WRITTEN INSTRUCTION: Pull out each line of the listing below that contains the string "instances". Case matters.

Saved data entries
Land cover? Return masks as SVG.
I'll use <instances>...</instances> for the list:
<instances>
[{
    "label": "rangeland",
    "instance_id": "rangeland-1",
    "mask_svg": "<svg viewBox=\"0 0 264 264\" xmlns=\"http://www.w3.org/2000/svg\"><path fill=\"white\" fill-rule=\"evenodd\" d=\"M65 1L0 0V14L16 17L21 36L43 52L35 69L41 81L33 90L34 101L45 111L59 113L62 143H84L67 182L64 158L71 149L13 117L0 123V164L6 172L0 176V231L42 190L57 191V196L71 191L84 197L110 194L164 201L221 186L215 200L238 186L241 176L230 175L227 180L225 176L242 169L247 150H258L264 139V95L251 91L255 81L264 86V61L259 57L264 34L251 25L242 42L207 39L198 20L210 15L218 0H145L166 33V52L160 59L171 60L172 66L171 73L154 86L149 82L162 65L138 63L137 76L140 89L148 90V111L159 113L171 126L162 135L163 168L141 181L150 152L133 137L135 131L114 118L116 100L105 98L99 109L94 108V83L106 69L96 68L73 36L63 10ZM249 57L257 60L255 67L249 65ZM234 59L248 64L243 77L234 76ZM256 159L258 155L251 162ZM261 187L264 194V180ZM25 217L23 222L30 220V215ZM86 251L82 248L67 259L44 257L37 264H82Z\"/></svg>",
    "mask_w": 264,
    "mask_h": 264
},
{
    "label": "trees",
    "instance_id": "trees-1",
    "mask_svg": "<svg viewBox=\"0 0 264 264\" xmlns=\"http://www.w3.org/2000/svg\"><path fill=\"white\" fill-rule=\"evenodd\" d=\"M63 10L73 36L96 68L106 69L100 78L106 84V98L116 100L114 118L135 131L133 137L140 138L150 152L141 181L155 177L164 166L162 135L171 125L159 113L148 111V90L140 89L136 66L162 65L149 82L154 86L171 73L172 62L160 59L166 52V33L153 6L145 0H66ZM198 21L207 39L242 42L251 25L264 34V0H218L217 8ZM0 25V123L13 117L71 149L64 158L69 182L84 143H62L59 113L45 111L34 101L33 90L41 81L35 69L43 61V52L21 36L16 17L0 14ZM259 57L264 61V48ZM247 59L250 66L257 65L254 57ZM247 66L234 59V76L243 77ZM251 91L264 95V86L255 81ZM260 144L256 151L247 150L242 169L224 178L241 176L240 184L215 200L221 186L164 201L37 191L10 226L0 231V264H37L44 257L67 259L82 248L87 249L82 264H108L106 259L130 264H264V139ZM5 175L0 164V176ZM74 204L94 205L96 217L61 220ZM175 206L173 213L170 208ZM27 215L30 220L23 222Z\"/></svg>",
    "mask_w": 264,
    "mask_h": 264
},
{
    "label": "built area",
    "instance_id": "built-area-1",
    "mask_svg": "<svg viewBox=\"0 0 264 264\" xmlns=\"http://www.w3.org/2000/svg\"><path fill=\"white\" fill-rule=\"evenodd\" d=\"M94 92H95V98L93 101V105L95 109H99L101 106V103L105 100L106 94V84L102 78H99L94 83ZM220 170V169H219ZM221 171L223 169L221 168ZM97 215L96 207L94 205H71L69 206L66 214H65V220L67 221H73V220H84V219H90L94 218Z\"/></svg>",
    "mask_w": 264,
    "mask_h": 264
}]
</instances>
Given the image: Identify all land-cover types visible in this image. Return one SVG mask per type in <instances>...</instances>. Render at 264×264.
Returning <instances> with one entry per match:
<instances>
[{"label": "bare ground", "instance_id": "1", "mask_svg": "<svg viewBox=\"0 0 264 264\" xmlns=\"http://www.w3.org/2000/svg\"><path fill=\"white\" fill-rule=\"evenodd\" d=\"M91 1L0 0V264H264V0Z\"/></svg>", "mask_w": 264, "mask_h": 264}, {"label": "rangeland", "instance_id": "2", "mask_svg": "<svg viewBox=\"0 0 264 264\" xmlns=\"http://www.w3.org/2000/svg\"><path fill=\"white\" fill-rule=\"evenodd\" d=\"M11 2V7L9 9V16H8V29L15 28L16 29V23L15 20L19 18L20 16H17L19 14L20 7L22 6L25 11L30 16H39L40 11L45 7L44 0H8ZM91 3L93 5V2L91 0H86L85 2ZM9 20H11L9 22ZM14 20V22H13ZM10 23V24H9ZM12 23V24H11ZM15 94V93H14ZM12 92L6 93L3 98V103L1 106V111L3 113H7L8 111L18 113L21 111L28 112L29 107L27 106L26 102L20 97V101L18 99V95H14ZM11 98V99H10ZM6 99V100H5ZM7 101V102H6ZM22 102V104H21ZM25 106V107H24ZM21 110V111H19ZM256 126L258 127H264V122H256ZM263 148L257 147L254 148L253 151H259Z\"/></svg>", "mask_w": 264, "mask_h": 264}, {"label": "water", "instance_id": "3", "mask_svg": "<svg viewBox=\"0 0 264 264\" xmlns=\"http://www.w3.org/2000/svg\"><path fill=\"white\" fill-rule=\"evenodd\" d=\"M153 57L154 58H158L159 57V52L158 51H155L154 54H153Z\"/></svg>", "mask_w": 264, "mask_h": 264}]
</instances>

SOLVED PROBLEM:
I'll use <instances>...</instances> for the list:
<instances>
</instances>
Given the image: Identify all land-cover types visible in this image. Return one SVG mask per type in <instances>...</instances>. Render at 264×264.
Returning <instances> with one entry per match:
<instances>
</instances>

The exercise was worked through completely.